Analysis'We are cleaning up the swamp'

With ‘king of tycoons’ off to jail, courts signal crackdown on financial crime

Lengthening of Nochi Dankner’s sentence for securities fraud sends clear message that white-collar crime will not be tolerated, say economic observers

Shoshanna Solomon

Shoshanna Solomon was The Times of Israel's Startups and Business reporter

Former chairman of IDB Group Nochi Dankner seen at the Supreme Court in Jerusalem on April 23, 2018. (Yonatan Sindel/Flash90)
Former chairman of IDB Group Nochi Dankner seen at the Supreme Court in Jerusalem on April 23, 2018. (Yonatan Sindel/Flash90)

The Supreme Court’s decision to increase the sentence of former business tycoon Nochi Dankner by a year to three years in prison for securities fraud on Wednesday sends a clear message that white-collar crime will no longer be tolerated and no one “is too big to fail,” economists and capital market players said.

On Wednesday, the Supreme Court ruled that former IDB Holding Corp. controlling shareholder Dankner will begin serving his prison term on October 2 for his role in carrying out millions of dollars’ worth of fraudulent transactions in an attempt to influence the share price of the company, which was facing financial difficulties.

The court also increased the sentence of Itay Strum, who worked with Dankner on the transactions, from one year to two. Dankner had been given a two-year prison sentence in 2016.

In the ruling, Justice David Mintz said Dankner and Strum’s actions had harmed public confidence in the stock market, adding that it increased suspicion that trading prices for securities do not accurately reflect the economic activity of the economy or the market. The justices said that they felt the initial sentence was not commensurate with the severity of the crimes.

Judge Khaled Kabub seen at the Tel Aviv District Court during the opening session in the State prosecution against former chairman of IDB Group Nochi Dankner, July 13, 2014. (Lior Ben Nisan/POOL/Flash90)

Dankner, who for a decade reigned over Israel’s business and financial scene as one of its most powerful and popular players, blazed his way to the limelight of Israel’s financial markets when he bought control of IDB, a publicly traded company that had holdings in a variety of powerful companies including Cellcom Israel Ltd., the nation’s largest cellular provider, the leading supermarket network Shufersal Ltd., and Clal Insurance, one of Israel’s largest insurance firms.

Heir to a fortune amassed by his father Yitzhak, and one of six brothers who created the Dankner Investments empire, Nochi, the somewhat dashing wunderkind, hobnobbed with ministers, rabbis, lawyers and bankers. He reportedly used his businesses and their clout in the economy to strong-arm his way into getting what he and his businesses needed by pressuring regulators, journalists and ministers.

★ ★ ★ ★ ★

» ACTIVITY A: Give the point-tracking listing below as a Markdown table with the columns Row and Line, numbering each line of the listing. Skip blank lines and omit the pictures.

» DATA FOR THE TASK:
★ ★ ★ ★ ★

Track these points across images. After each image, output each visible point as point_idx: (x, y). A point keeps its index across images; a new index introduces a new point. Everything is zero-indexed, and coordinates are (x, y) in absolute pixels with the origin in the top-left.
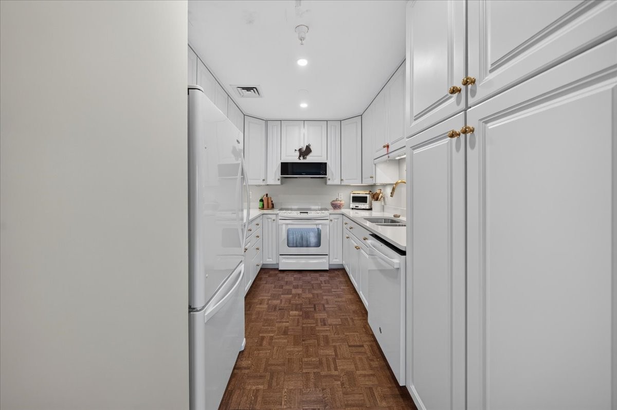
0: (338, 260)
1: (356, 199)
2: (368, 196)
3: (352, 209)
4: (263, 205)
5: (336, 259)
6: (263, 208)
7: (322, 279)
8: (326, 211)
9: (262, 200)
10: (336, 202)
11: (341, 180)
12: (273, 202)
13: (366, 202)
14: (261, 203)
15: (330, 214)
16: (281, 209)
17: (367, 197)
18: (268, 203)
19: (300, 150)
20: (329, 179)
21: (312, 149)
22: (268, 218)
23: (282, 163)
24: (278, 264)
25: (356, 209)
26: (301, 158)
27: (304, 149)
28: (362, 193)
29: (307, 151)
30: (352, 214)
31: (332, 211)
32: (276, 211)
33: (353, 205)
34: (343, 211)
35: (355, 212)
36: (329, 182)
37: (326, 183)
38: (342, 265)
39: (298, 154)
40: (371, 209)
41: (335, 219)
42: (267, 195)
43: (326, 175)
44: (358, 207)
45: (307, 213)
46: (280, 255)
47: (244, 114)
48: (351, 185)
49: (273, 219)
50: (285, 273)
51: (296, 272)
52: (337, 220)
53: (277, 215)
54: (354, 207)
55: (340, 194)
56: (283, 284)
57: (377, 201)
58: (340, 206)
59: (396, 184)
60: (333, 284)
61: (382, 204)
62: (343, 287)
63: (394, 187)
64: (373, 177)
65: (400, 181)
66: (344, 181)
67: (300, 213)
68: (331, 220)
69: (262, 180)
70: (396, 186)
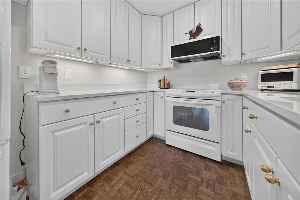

★ ★ ★ ★ ★

» ACTIVITY B: From the Dankner sentencing article above, write out the passage from "On Wednesday, the" to "of the crimes." word for word.

» FINAL ANSWER A:
| Row | Line |
|---|---|
| 1 | Track these points across images. After each image, output each visible point as point_idx: (x, y). A point keeps its index across images; a new index introduces a new point. Everything is zero-indexed, and coordinates are (x, y) in absolute pixels with the origin in the top-left. |
| 2 | 0: (338, 260) |
| 3 | 1: (356, 199) |
| 4 | 2: (368, 196) |
| 5 | 3: (352, 209) |
| 6 | 4: (263, 205) |
| 7 | 5: (336, 259) |
| 8 | 6: (263, 208) |
| 9 | 7: (322, 279) |
| 10 | 8: (326, 211) |
| 11 | 9: (262, 200) |
| 12 | 10: (336, 202) |
| 13 | 11: (341, 180) |
| 14 | 12: (273, 202) |
| 15 | 13: (366, 202) |
| 16 | 14: (261, 203) |
| 17 | 15: (330, 214) |
| 18 | 16: (281, 209) |
| 19 | 17: (367, 197) |
| 20 | 18: (268, 203) |
| 21 | 19: (300, 150) |
| 22 | 20: (329, 179) |
| 23 | 21: (312, 149) |
| 24 | 22: (268, 218) |
| 25 | 23: (282, 163) |
| 26 | 24: (278, 264) |
| 27 | 25: (356, 209) |
| 28 | 26: (301, 158) |
| 29 | 27: (304, 149) |
| 30 | 28: (362, 193) |
| 31 | 29: (307, 151) |
| 32 | 30: (352, 214) |
| 33 | 31: (332, 211) |
| 34 | 32: (276, 211) |
| 35 | 33: (353, 205) |
| 36 | 34: (343, 211) |
| 37 | 35: (355, 212) |
| 38 | 36: (329, 182) |
| 39 | 37: (326, 183) |
| 40 | 38: (342, 265) |
| 41 | 39: (298, 154) |
| 42 | 40: (371, 209) |
| 43 | 41: (335, 219) |
| 44 | 42: (267, 195) |
| 45 | 43: (326, 175) |
| 46 | 44: (358, 207) |
| 47 | 45: (307, 213) |
| 48 | 46: (280, 255) |
| 49 | 47: (244, 114) |
| 50 | 48: (351, 185) |
| 51 | 49: (273, 219) |
| 52 | 50: (285, 273) |
| 53 | 51: (296, 272) |
| 54 | 52: (337, 220) |
| 55 | 53: (277, 215) |
| 56 | 54: (354, 207) |
| 57 | 55: (340, 194) |
| 58 | 56: (283, 284) |
| 59 | 57: (377, 201) |
| 60 | 58: (340, 206) |
| 61 | 59: (396, 184) |
| 62 | 60: (333, 284) |
| 63 | 61: (382, 204) |
| 64 | 62: (343, 287) |
| 65 | 63: (394, 187) |
| 66 | 64: (373, 177) |
| 67 | 65: (400, 181) |
| 68 | 66: (344, 181) |
| 69 | 67: (300, 213) |
| 70 | 68: (331, 220) |
| 71 | 69: (262, 180) |
| 72 | 70: (396, 186) |

» FINAL ANSWER B:
On Wednesday, the Supreme Court ruled that former IDB Holding Corp. controlling shareholder Dankner will begin serving his prison term on October 2 for his role in carrying out millions of dollars’ worth of fraudulent transactions in an attempt to influence the share price of the company, which was facing financial difficulties.

The court also increased the sentence of Itay Strum, who worked with Dankner on the transactions, from one year to two. Dankner had been given a two-year prison sentence in 2016.

In the ruling, Justice David Mintz said Dankner and Strum’s actions had harmed public confidence in the stock market, adding that it increased suspicion that trading prices for securities do not accurately reflect the economic activity of the economy or the market. The justices said that they felt the initial sentence was not commensurate with the severity of the crimes.